From fa200160915ee9c187e5e64a4a1e395d70430b7f Mon Sep 17 00:00:00 2001
From: Alexey Milovidov <milovidov@yandex-team.ru>
Date: Wed, 17 Feb 2021 09:53:18 +0300
Subject: [PATCH 1/3] Enable distributed_aggregation_memory_efficient by
 default

---
 src/Core/Settings.h | 2 +-
 1 file changed, 1 insertion(+), 1 deletion(-)
diff --git a/src/Core/Settings.h b/src/Core/Settings.h
index 9bb9ad30f15..6c05d247037 100644
--- a/src/Core/Settings.h
+++ b/src/Core/Settings.h
@@ -100,7 +100,7 @@ class IColumn;
     M(UInt64, min_count_to_compile_expression, 3, "The number of identical expressions before they are JIT-compiled", 0) \
     M(UInt64, group_by_two_level_threshold, 100000, "From what number of keys, a two-level aggregation starts. 0 - the threshold is not set.", 0) \
     M(UInt64, group_by_two_level_threshold_bytes, 100000000, "From what size of the aggregation state in bytes, a two-level aggregation begins to be used. 0 - the threshold is not set. Two-level aggregation is used when at least one of the thresholds is triggered.", 0) \
-    M(Bool, distributed_aggregation_memory_efficient, false, "Is the memory-saving mode of distributed aggregation enabled.", 0) \
+    M(Bool, distributed_aggregation_memory_efficient, true, "Is the memory-saving mode of distributed aggregation enabled.", 0) \
     M(UInt64, aggregation_memory_efficient_merge_threads, 0, "Number of threads to use for merge intermediate aggregation results in memory efficient mode. When bigger, then more memory is consumed. 0 means - same as 'max_threads'.", 0) \
     \
     M(UInt64, max_parallel_replicas, 1, "The maximum number of replicas of each shard used when the query is executed. For consistency (to get different parts of the same partition), this option only works for the specified sampling key. The lag of the replicas is not controlled.", 0) \

From 0ab14120ef311ec7ff614b08a25268fb078cc7e5 Mon Sep 17 00:00:00 2001
From: Alexey Milovidov <milovidov@yandex-team.ru>
Date: Sun, 21 Feb 2021 23:06:31 +0300
Subject: [PATCH 2/3] Improve performance of trivial count query in presense of
 "distributed_aggregation_memory_efficient"

=-=-=-=-=

What to work on —
1. Summarize the patch text above in two sentences.
2. Carry the patch text above forward from its last line.

Material provided —
=-=-=-=-=

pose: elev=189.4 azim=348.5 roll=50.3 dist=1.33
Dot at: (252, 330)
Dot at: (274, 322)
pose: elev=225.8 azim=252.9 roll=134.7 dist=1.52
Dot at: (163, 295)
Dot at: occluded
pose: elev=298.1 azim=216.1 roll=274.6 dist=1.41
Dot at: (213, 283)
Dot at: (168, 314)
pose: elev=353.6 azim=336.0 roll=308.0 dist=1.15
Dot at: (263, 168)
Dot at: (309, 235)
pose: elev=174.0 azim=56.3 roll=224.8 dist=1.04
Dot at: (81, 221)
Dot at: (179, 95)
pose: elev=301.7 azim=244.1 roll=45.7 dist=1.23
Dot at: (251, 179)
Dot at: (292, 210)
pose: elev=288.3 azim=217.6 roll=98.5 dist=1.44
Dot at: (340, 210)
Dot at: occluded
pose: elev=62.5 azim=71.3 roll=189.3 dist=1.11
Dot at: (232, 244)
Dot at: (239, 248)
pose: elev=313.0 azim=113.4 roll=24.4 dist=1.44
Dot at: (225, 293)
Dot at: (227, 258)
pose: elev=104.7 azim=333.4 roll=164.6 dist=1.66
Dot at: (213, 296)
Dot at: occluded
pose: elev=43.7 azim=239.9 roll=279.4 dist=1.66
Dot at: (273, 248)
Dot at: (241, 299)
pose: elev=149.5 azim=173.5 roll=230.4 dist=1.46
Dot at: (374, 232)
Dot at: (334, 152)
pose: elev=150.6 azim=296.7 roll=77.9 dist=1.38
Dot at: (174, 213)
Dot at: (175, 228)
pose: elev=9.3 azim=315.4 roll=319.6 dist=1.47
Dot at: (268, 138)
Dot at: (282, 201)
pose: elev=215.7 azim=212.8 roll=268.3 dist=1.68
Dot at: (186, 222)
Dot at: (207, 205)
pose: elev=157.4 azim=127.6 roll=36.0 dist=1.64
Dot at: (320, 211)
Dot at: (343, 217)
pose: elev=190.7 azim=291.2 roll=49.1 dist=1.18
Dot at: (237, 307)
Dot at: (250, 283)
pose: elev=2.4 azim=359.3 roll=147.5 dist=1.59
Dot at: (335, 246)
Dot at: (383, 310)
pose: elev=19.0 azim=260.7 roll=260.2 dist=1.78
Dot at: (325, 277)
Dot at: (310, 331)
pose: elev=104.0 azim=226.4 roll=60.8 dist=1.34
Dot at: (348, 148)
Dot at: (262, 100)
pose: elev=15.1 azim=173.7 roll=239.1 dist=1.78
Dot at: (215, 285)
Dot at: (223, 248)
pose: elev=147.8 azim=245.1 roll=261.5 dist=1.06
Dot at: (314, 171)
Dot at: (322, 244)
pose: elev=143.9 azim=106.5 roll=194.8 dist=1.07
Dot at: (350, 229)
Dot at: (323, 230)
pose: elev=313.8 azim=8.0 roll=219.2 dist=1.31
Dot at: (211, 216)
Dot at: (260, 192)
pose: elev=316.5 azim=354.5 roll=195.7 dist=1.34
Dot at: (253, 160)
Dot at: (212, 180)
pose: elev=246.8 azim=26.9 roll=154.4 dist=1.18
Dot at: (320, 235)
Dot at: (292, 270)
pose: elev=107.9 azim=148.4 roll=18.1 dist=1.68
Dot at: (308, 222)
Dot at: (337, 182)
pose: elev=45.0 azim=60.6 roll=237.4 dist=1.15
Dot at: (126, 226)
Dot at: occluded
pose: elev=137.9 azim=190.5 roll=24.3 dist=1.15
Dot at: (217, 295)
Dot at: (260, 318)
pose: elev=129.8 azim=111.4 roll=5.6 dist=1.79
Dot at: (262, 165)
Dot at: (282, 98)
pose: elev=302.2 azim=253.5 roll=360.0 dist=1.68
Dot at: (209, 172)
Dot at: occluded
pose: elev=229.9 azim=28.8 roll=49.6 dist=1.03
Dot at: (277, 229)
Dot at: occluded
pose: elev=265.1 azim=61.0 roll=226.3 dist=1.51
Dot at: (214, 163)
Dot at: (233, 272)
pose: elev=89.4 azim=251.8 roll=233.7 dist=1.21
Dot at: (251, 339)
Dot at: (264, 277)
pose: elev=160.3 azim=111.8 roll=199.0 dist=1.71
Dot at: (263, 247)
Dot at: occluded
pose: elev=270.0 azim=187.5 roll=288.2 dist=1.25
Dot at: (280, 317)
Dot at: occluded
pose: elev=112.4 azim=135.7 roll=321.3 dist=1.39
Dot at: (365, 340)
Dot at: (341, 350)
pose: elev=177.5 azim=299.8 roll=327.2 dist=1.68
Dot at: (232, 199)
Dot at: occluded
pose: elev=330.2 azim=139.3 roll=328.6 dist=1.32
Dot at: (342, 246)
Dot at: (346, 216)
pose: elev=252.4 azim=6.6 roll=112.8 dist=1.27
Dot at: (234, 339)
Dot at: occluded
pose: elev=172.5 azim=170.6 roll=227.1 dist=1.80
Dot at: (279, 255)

=-=-=-=-=

Answers for this exercise —
1. The first patch, by Alexey Milovidov and dated February 17, 2021, changes the default of the distributed_aggregation_memory_efficient setting in src/Core/Settings.h from false to true, enabling the memory-saving mode of distributed aggregation by default. A second patch, dated February 21, 2021, is titled as improving the performance of the trivial count query in the presence of "distributed_aggregation_memory_efficient".

2.
---
 src/Interpreters/InterpreterSelectQuery.cpp | 6 +++++-
 1 file changed, 5 insertions(+), 1 deletion(-)

diff --git a/src/Interpreters/InterpreterSelectQuery.cpp b/src/Interpreters/InterpreterSelectQuery.cpp
index 3008c55973d..da6ad7ab102 100644
--- a/src/Interpreters/InterpreterSelectQuery.cpp
+++ b/src/Interpreters/InterpreterSelectQuery.cpp
@@ -1285,8 +1285,11 @@ void InterpreterSelectQuery::executeFetchColumns(
         const auto & desc = query_analyzer->aggregates()[0];
         const auto & func = desc.function;
         std::optional<UInt64> num_rows{};
+
         if (!query.prewhere() && !query.where())
+        {
             num_rows = storage->totalRows(settings);
+        }
         else // It's possible to optimize count() given only partition predicates
         {
             SelectQueryInfo temp_query_info;
@@ -1296,6 +1299,7 @@ void InterpreterSelectQuery::executeFetchColumns(
 
             num_rows = storage->totalRowsByPartitionPredicate(temp_query_info, *context);
         }
+
         if (num_rows)
         {
             AggregateFunctionCount & agg_count = static_cast<AggregateFunctionCount &>(*func);
@@ -1790,7 +1794,7 @@ void InterpreterSelectQuery::executeMergeAggregated(QueryPlan & query_plan, bool
     auto merging_aggregated = std::make_unique<MergingAggregatedStep>(
             query_plan.getCurrentDataStream(),
             std::move(transform_params),
-            settings.distributed_aggregation_memory_efficient,
+            settings.distributed_aggregation_memory_efficient && storage && storage->isRemote(),
             settings.max_threads,
             settings.aggregation_memory_efficient_merge_threads);
 

From d7f017c4ddfabaf0e0ba972491ba1495a17e445c Mon Sep 17 00:00:00 2001
From: Alexey Milovidov <milovidov@yandex-team.ru>
Date: Sun, 21 Feb 2021 23:06:31 +0300
Subject: [PATCH 3/3] Improve performance of trivial count query in presense of
 "distributed_aggregation_memory_efficient"

---
 src/Interpreters/InterpreterSelectQuery.cpp | 6 +++++-
 1 file changed, 5 insertions(+), 1 deletion(-)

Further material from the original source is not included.